Nelson implored the board to renew its Memorandum of Understanding with the NAACP.
“Let’s renew it and continue to work toward making every family, every child, every teacher feel respected, heard and valued,” she told the board.
Nelson recalled back to the December board meeting visit from ACCESS Global Group Founder and President/CEO Shanelle Benson Reid. Nelson said Reid’s report told of a classroom visit where a teacher was heard reading a book to the students that included three instances of the n-word, but without the teacher stopping to explain the negativity of that word.
That was a potential teaching moment that was now lost, Nelson said.
She asked how many of the board members have attended the new AREA Community Conversations, an acronym for the goal of those meetings to build “Authentic Relationships, which will ultimately lead to Equity for All.” Those meetings are a time to discuss problems and work together on solutions, Nelson said.
Nelson applauded the “Woven Together” exhibit for students and the public over the following two days at Strough Middle School in the district.
“It is so refreshing to be celebrating diversity in a school in the city of Rome for the whole community to come and see,” Nelson said.
The exhibit celebrated Black History Month and showcased the ways Black Americans have impacted the culture of the United States over the years. A video of NAACP history was a part of the exhibit and NAACP members were on hand to meet the attendees.
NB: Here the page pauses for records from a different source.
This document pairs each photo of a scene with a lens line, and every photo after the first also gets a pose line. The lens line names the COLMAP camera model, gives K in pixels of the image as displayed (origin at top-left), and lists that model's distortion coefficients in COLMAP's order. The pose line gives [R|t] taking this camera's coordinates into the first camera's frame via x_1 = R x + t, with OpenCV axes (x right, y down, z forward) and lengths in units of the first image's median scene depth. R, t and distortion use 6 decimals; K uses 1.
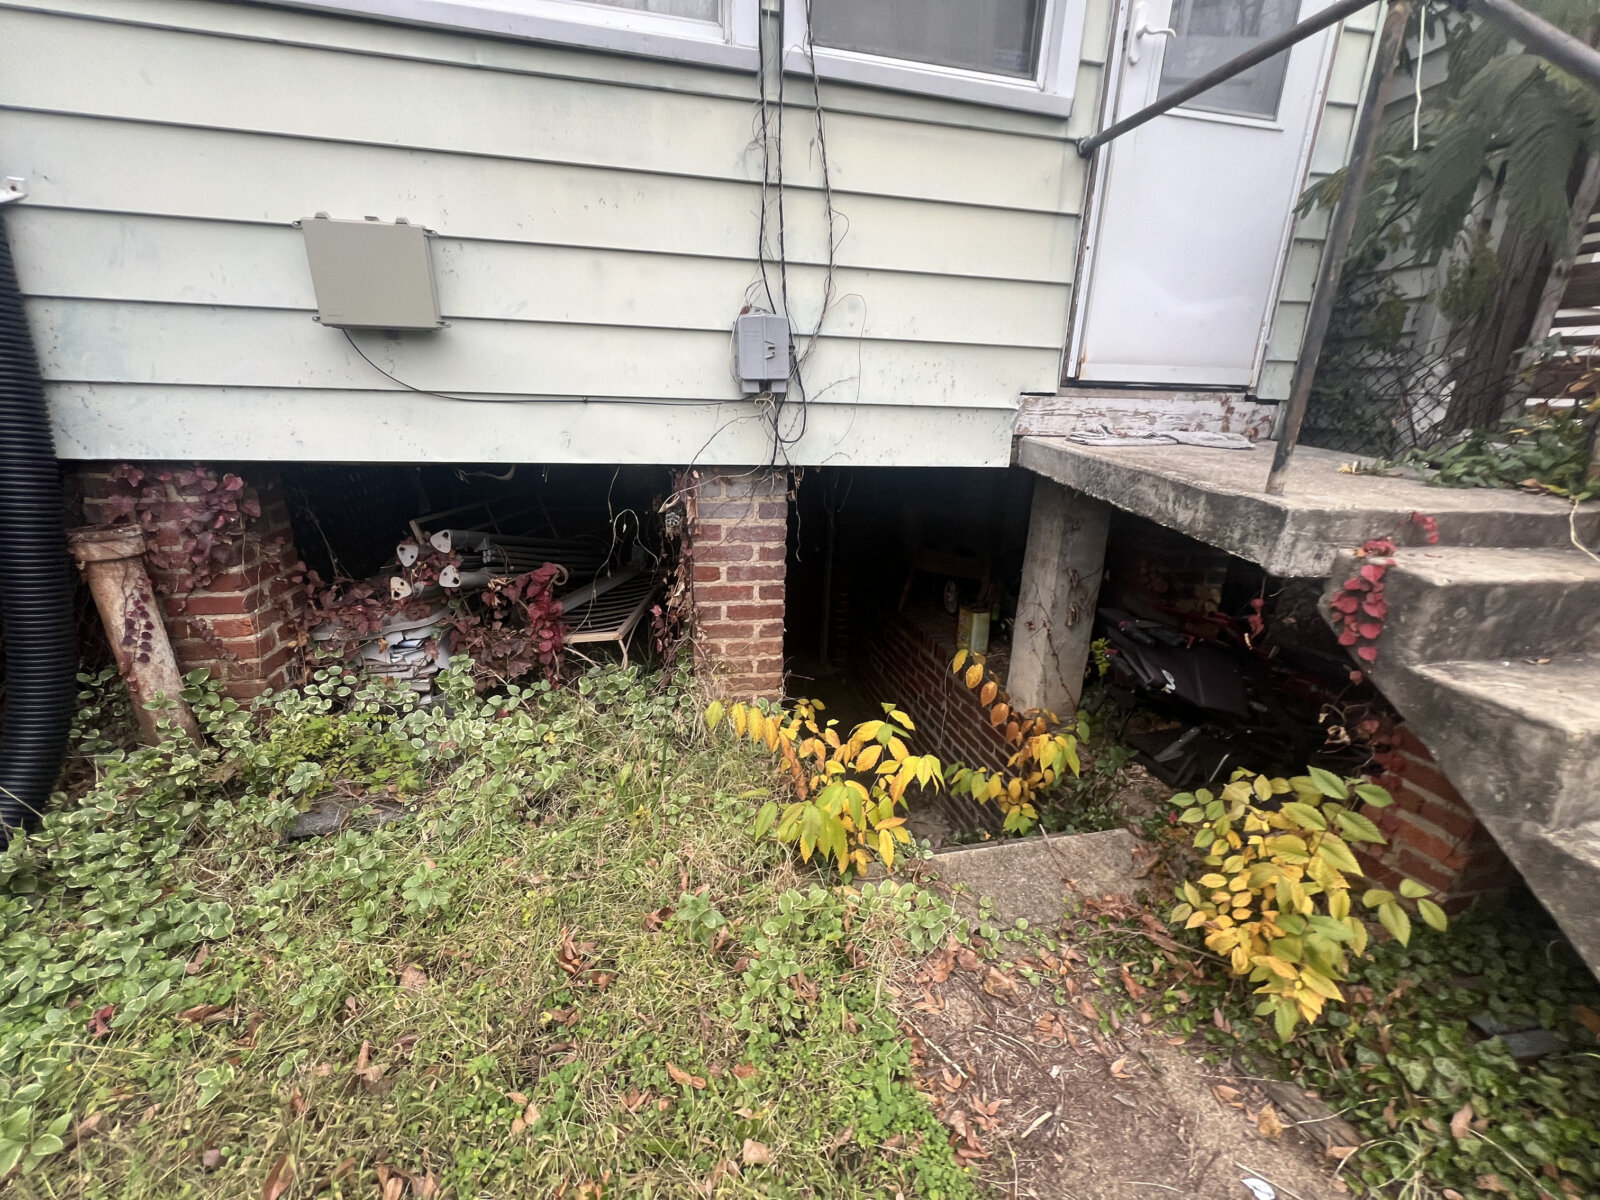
lens RADIAL K [[637.9, 0, 788.9], [0, 637.9, 605.1], [0, 0, 1]] dist [-0.003895, 0.000243]
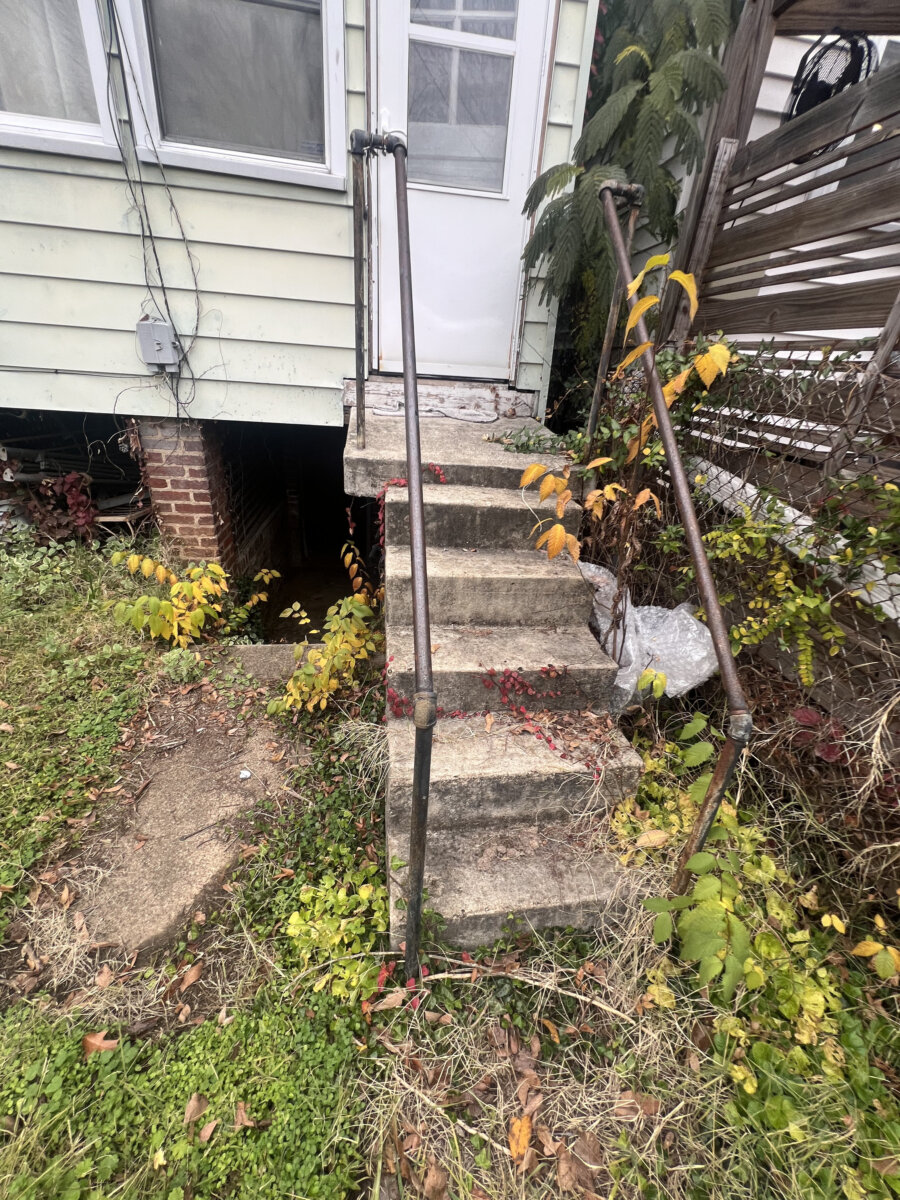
lens RADIAL K [[478.4, 0, 449.4], [0, 478.4, 604.7], [0, 0, 1]] dist [-0.003895, 0.000243]
pose [[0.994927, 0.078087, -0.063426, 0.765968], [-0.067461, 0.985580, 0.155182, 0.020557], [0.074630, -0.150115, 0.985848, -0.241393]]
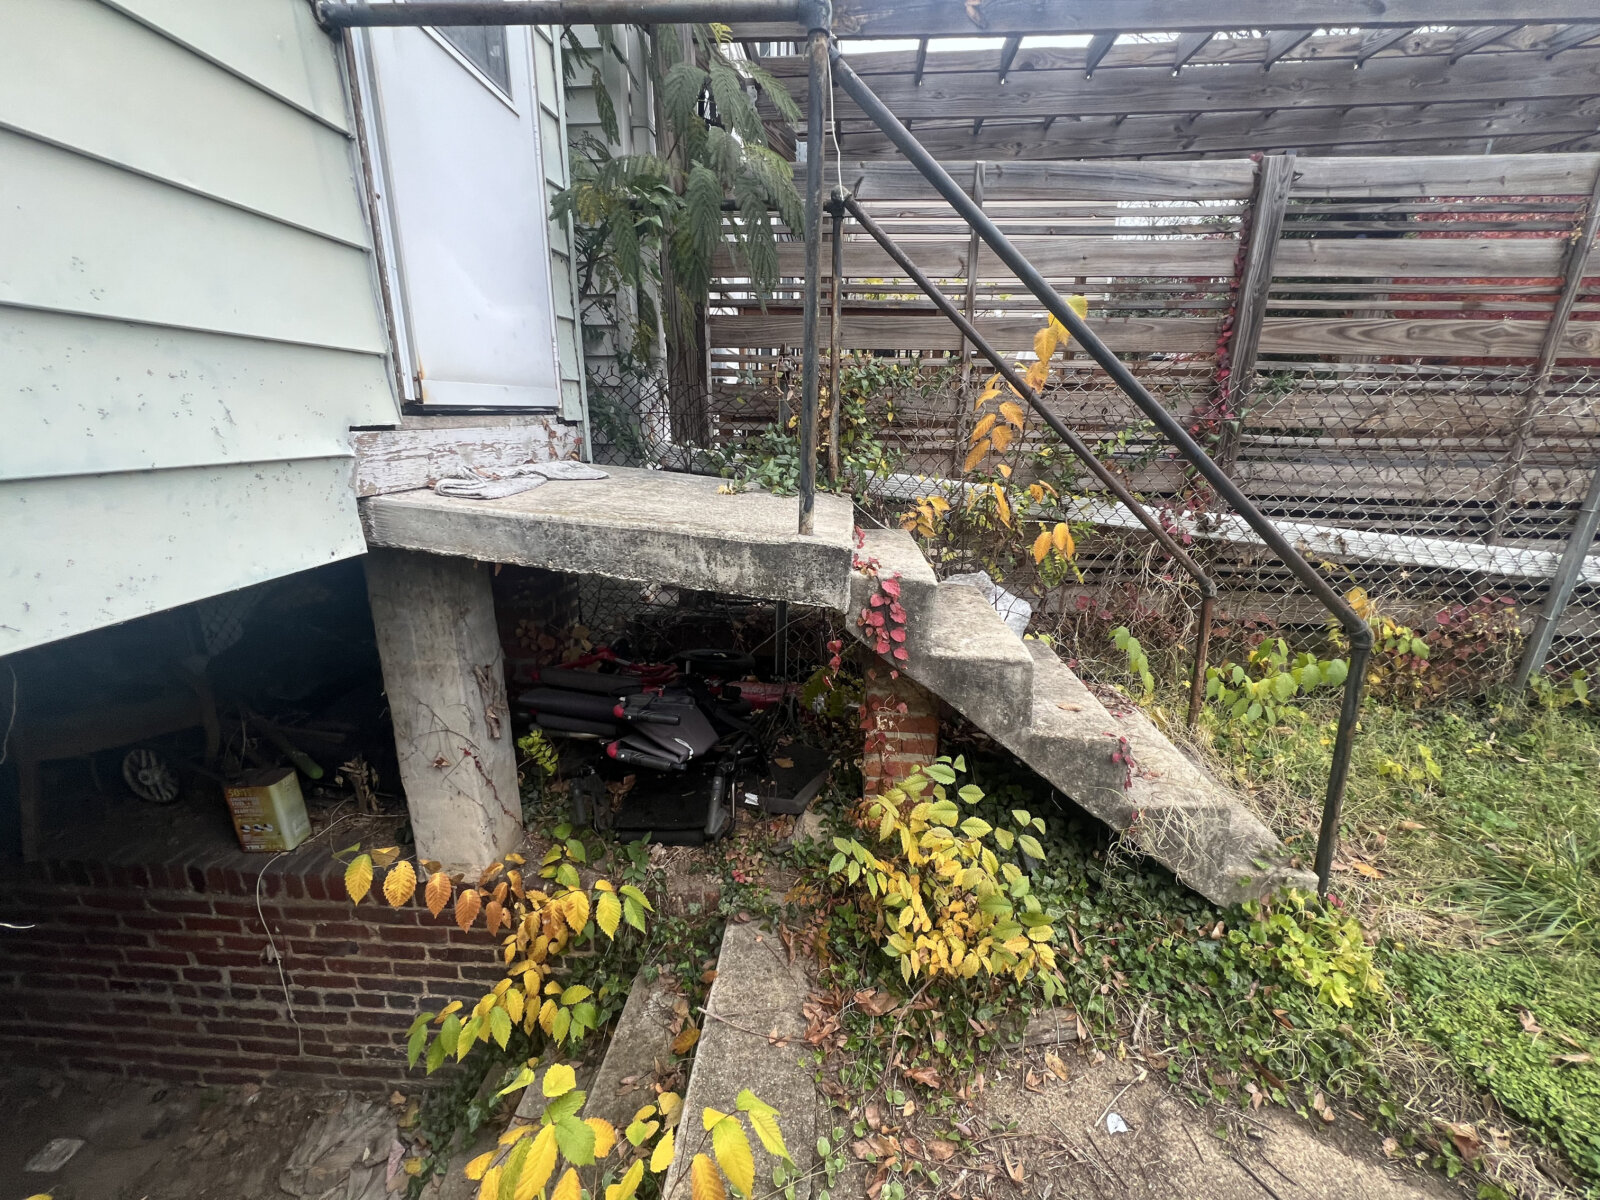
lens RADIAL K [[637.9, 0, 802.3], [0, 637.9, 598.0], [0, 0, 1]] dist [-0.003895, 0.000243]
pose [[0.274775, -0.287129, 0.917636, -0.100011], [0.294019, 0.933747, 0.204130, -0.191106], [-0.915452, 0.213712, 0.340991, 0.473587]]
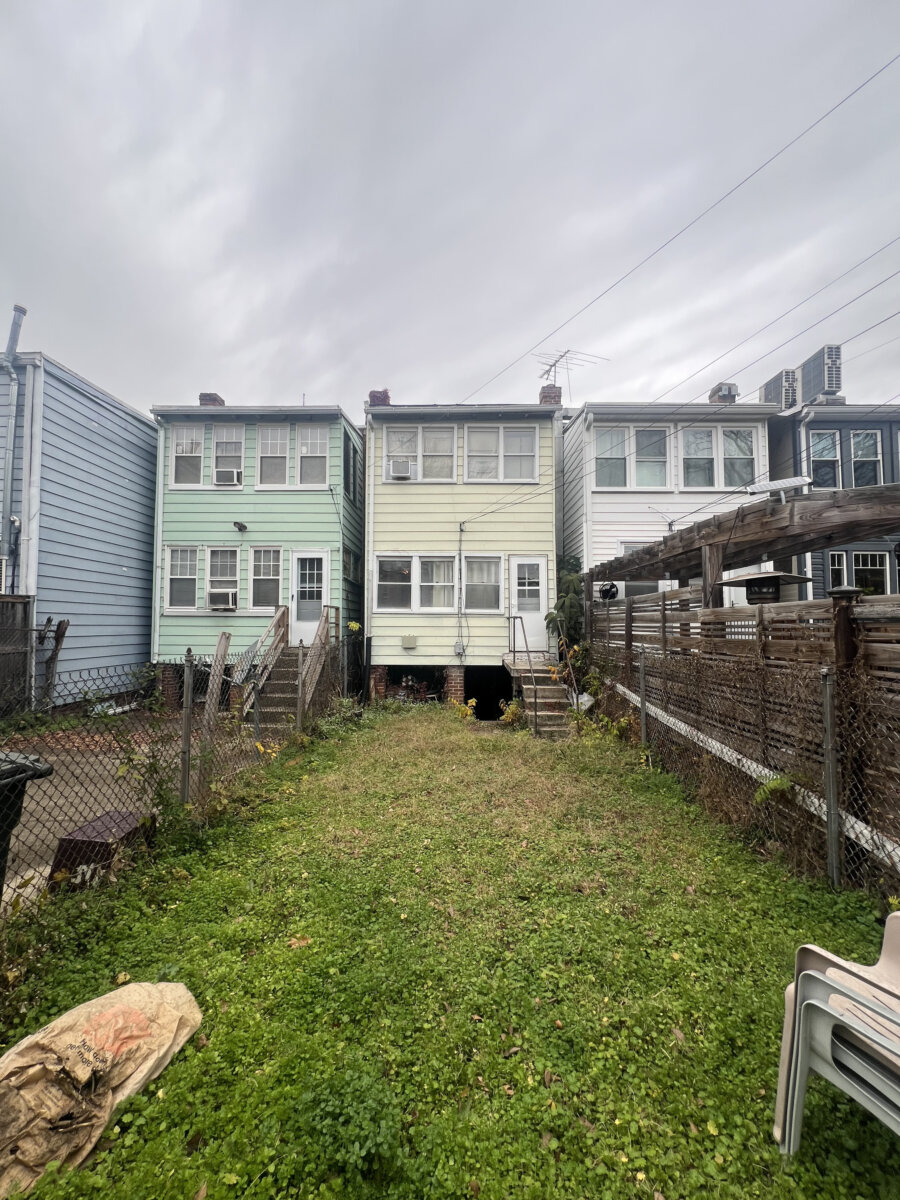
lens RADIAL K [[478.4, 0, 451.6], [0, 478.4, 590.9], [0, 0, 1]] dist [-0.003895, 0.000243]
pose [[0.981498, -0.034467, -0.188345, 0.784216], [-0.037042, 0.930902, -0.363386, 0.803898], [0.187855, 0.363639, 0.912402, -3.531322]]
A highlight was a nearly life-size recreation of the famous bus where Rosa Parks refused to give up her seat to a white passenger back on Dec. 1, 1955 in Montgomery, Alabama.
At the end of the meeting, the board did indeed pass - unanimously - that Memorandum of Understanding as Nelson had hoped.
She applauded Blake for his accessibility during her presentation.
“He is the first superintendent who has opened his doors for the NAACP and partnered with us,” Nelson complimented.